Pope John Paul will reach out to the Muslims while he is in Damascus, making an unprecedented
visit to the Grand Mosque of the Omayyads: a former Christian basilica that houses relics of St.
John the Baptist. Here too the Pope will be careful to avoid rousing anti- Catholic feelings; he will
make a quick visit to the tomb containing the relics, then join with the Grand Mufti in a public
appearance on the streets outside the mosque.

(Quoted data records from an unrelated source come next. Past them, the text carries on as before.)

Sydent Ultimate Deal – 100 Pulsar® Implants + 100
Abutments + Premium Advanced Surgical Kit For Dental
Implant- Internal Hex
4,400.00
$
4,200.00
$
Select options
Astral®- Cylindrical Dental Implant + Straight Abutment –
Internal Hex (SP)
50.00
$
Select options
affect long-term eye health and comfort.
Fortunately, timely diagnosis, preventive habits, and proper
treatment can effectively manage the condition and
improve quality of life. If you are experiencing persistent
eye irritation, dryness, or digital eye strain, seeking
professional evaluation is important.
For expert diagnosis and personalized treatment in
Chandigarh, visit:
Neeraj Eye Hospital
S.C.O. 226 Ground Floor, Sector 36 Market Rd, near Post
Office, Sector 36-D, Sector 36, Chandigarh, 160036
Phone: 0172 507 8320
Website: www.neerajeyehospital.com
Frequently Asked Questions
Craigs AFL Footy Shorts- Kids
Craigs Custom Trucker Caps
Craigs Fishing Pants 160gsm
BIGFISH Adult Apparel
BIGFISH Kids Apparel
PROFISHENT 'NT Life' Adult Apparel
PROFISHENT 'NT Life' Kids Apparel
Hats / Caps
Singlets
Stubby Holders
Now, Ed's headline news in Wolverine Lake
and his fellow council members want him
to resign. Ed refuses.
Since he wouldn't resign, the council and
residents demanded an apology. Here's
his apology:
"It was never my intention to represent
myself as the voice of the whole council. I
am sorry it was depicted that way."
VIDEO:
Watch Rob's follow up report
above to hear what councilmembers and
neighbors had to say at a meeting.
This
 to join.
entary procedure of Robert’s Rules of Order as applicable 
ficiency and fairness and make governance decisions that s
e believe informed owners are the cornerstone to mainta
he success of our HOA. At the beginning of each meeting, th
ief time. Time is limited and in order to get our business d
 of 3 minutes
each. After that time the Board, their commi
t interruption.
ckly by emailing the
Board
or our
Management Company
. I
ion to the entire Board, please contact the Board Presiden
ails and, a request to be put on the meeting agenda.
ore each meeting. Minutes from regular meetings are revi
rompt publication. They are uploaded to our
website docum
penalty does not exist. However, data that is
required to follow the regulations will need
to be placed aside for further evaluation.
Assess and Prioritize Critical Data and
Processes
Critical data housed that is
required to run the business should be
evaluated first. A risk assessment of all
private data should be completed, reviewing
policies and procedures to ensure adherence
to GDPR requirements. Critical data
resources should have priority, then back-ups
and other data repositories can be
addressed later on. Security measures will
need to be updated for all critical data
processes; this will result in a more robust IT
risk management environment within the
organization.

Another diplomatic test for the Pope during the Syrian stage of his trip will involve the tense relations
among the nations of the Middle East. The Pope will travel to the Golan Heights to offer a prayer
for peace in the region, choosing his words carefully to express solidarity for the suffering people of
the region without further inflaming Arabic hostility toward Israel. And on this stop, too, the Vatican
has made the decision to leave an important Catholic prelate off the list of those accompanying the
Pope. Patriarch Nasrallah Sfeir, the head of the Maronite Catholic community in Syria, will be
absent, in deference to the political uproar the Maronite leader created when he harshly criticized
Syria for effectively colonizing his native Lebanon.
The final stop on the Pope’s trip will be an overnight stay in Malta, the Mediterranean island country
that has been a Catholic stronghold for centuries. The Church remains strong there; Sunday Mass
attendance rates are over 65 percent. And the Pope will arrive just as the bishops of Malta finish
preparations for a synod that will begin on Pentecost Sunday. But oddly enough, no one from Malta
has ever been beatified. That will change on May 9, when he Pope presides at the beatification of
three Maltese Catholic heroes: Maria Adeodata Pisani, a 19th-century Benedictine abbess; Ignatius
Falzon, a19th-century catechist; and Father Giorgio Preca, founder of the Society of Christian
Doctrine, who was born in 1880 and died in 1962.